Kristaps Porzingis, happy with a second-fiddle role?

We’re barely two weeks into the regular season yet the Boston Celtics and new C’s big man Kristaps Porzingis have already beaten the Knicks twice (on opening night and yesterday) in as many games played between both franchises.

Perhaps that has made it easier for Porzingis to talk about his past with the Knicks, his statements coming from an elevated position these days that he didn’t enjoy throughout his tenure in Dallas.

Speaking after Monday’s 114-98 victory at TD Garden, Porzingis said the narrative about him wanting to be the “face of the franchise” in New York, per Stefan Bondy of the New York Post, was “falsely pushed.”

According to Porzingis, “Today’s league is—other than Jokic and Embiid—a guard league.” That, to him, meant that “I knew that if I want to win, [I’m] going to have to play with somebody.”

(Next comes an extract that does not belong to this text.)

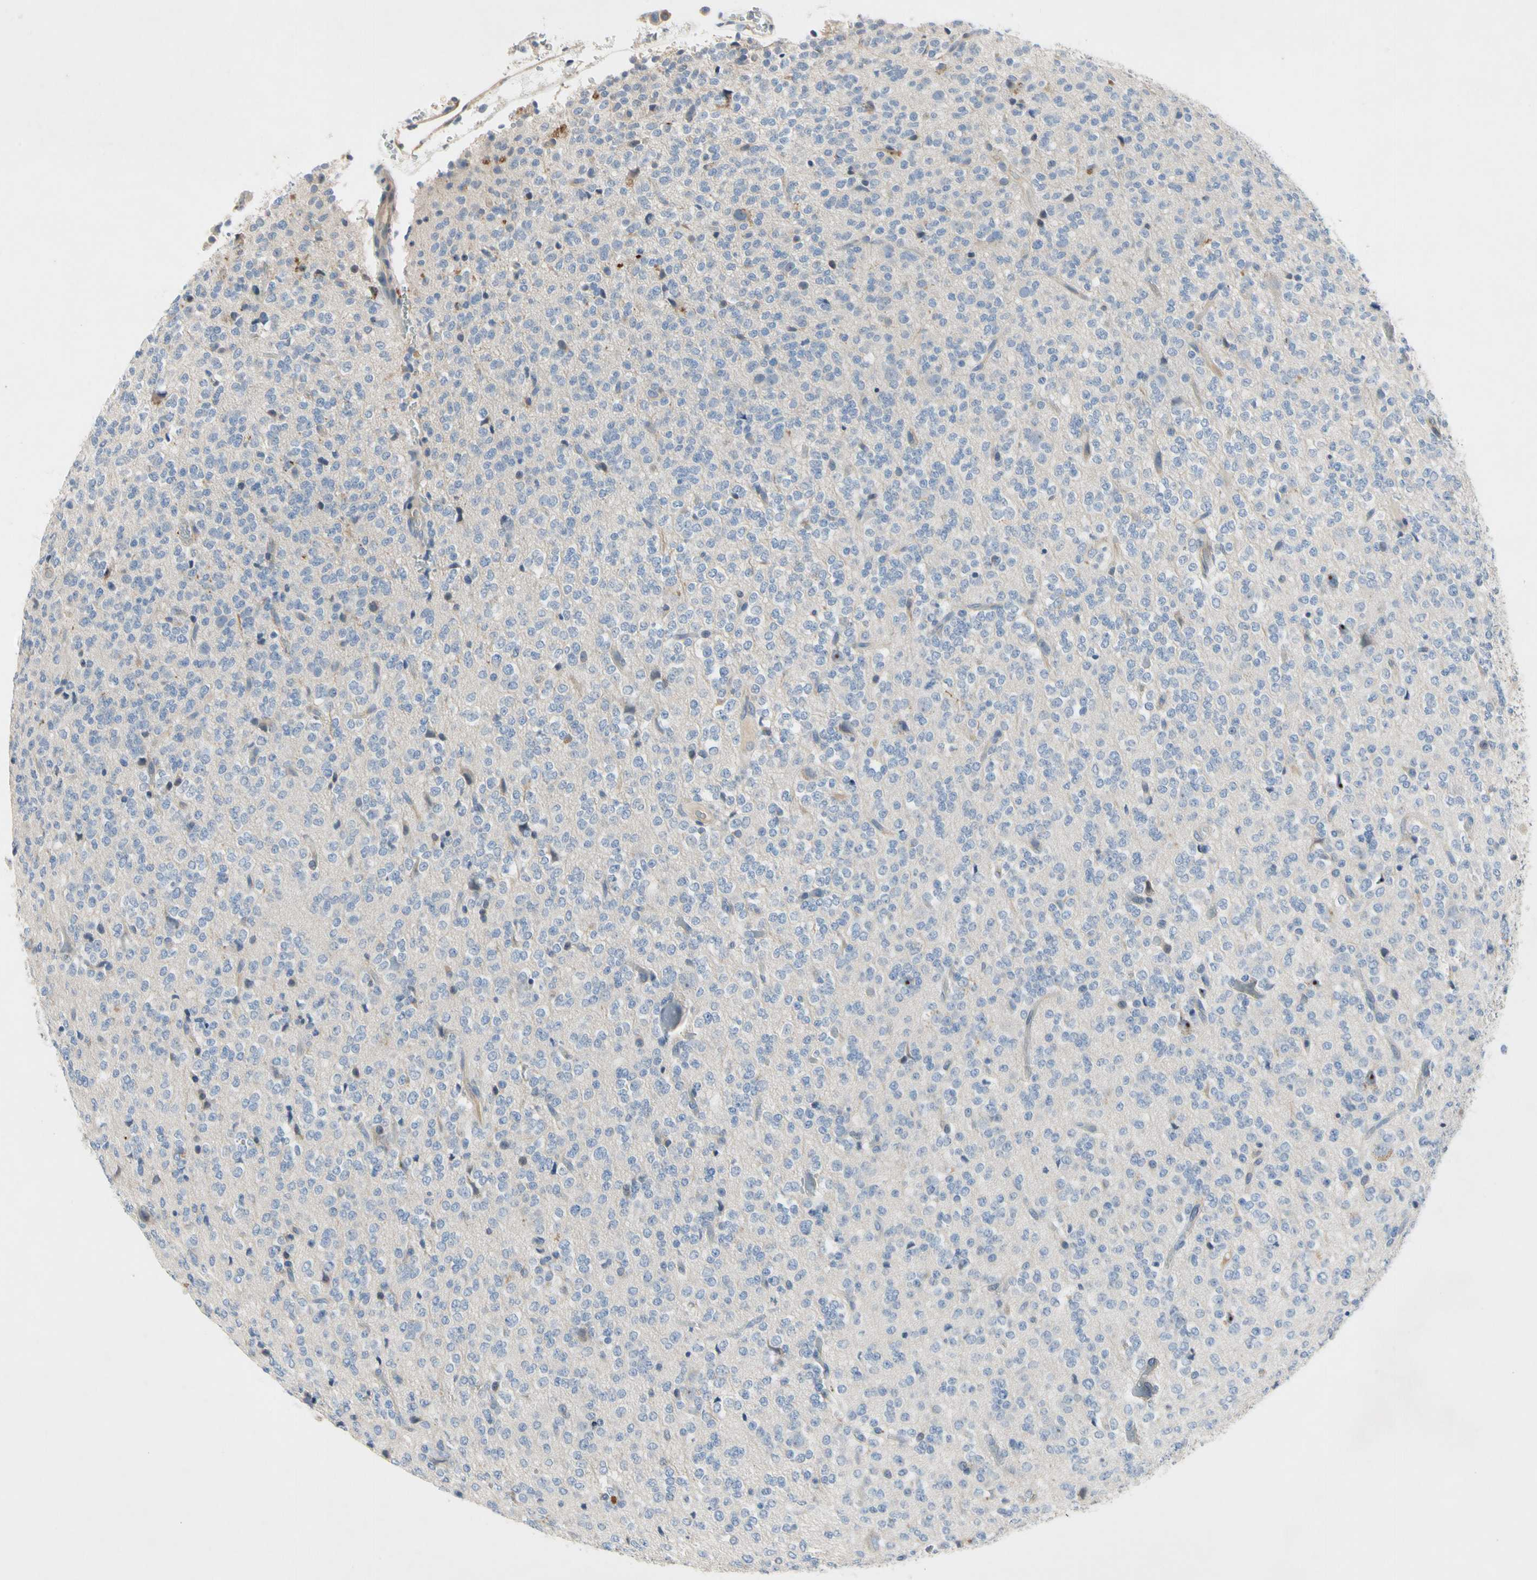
{"staining": {"intensity": "weak", "quantity": "<25%", "location": "cytoplasmic/membranous"}, "tissue": "glioma", "cell_type": "Tumor cells", "image_type": "cancer", "snomed": [{"axis": "morphology", "description": "Glioma, malignant, Low grade"}, {"axis": "topography", "description": "Brain"}], "caption": "Glioma was stained to show a protein in brown. There is no significant positivity in tumor cells.", "gene": "GAS6", "patient": {"sex": "male", "age": 38}}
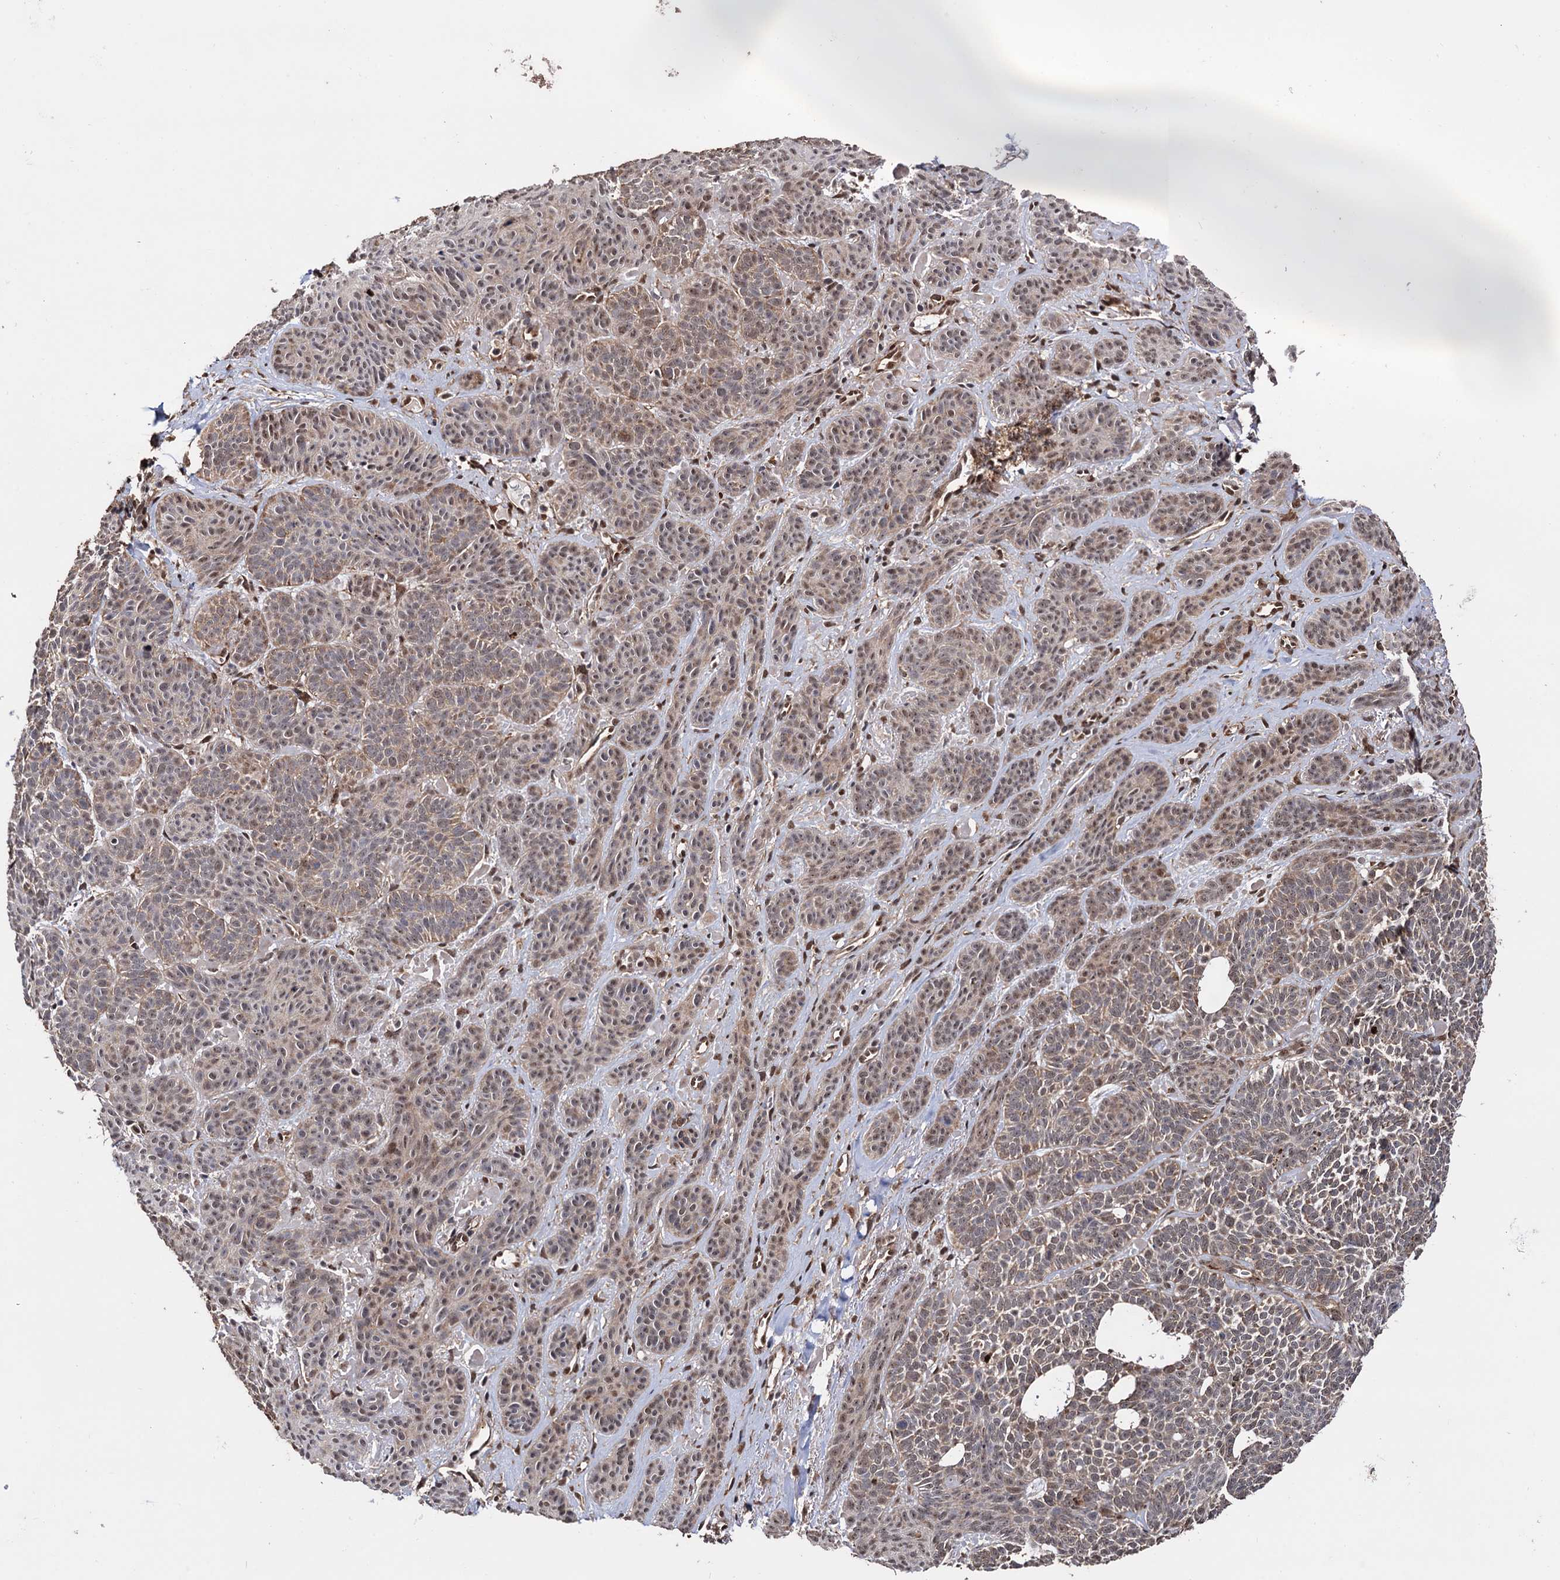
{"staining": {"intensity": "moderate", "quantity": "25%-75%", "location": "cytoplasmic/membranous,nuclear"}, "tissue": "skin cancer", "cell_type": "Tumor cells", "image_type": "cancer", "snomed": [{"axis": "morphology", "description": "Basal cell carcinoma"}, {"axis": "topography", "description": "Skin"}], "caption": "This micrograph shows immunohistochemistry staining of skin basal cell carcinoma, with medium moderate cytoplasmic/membranous and nuclear expression in about 25%-75% of tumor cells.", "gene": "PIGB", "patient": {"sex": "male", "age": 85}}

The statement, again, came from the question of whether or not he forced the Knicks to make some decisions back in the day, such as turning him into the clear-cut honcho of the franchise, and as Bondy also reports, being “against the Knicks signing Kevin Durant,” for that to happen.

“[Playing with another superstar] was never an issue for me,” Porzingis said. “I think it was never an issue for me, it was always this narrative that was out there that—I think some of you guys that know me closer know how I am.”

All of that said, Porzingins conceded that “when you’re younger, you’re a bit more cocky and arrogant. It’s just natural.

“You mature and get older and you understand things better. I never had a big issue at all.”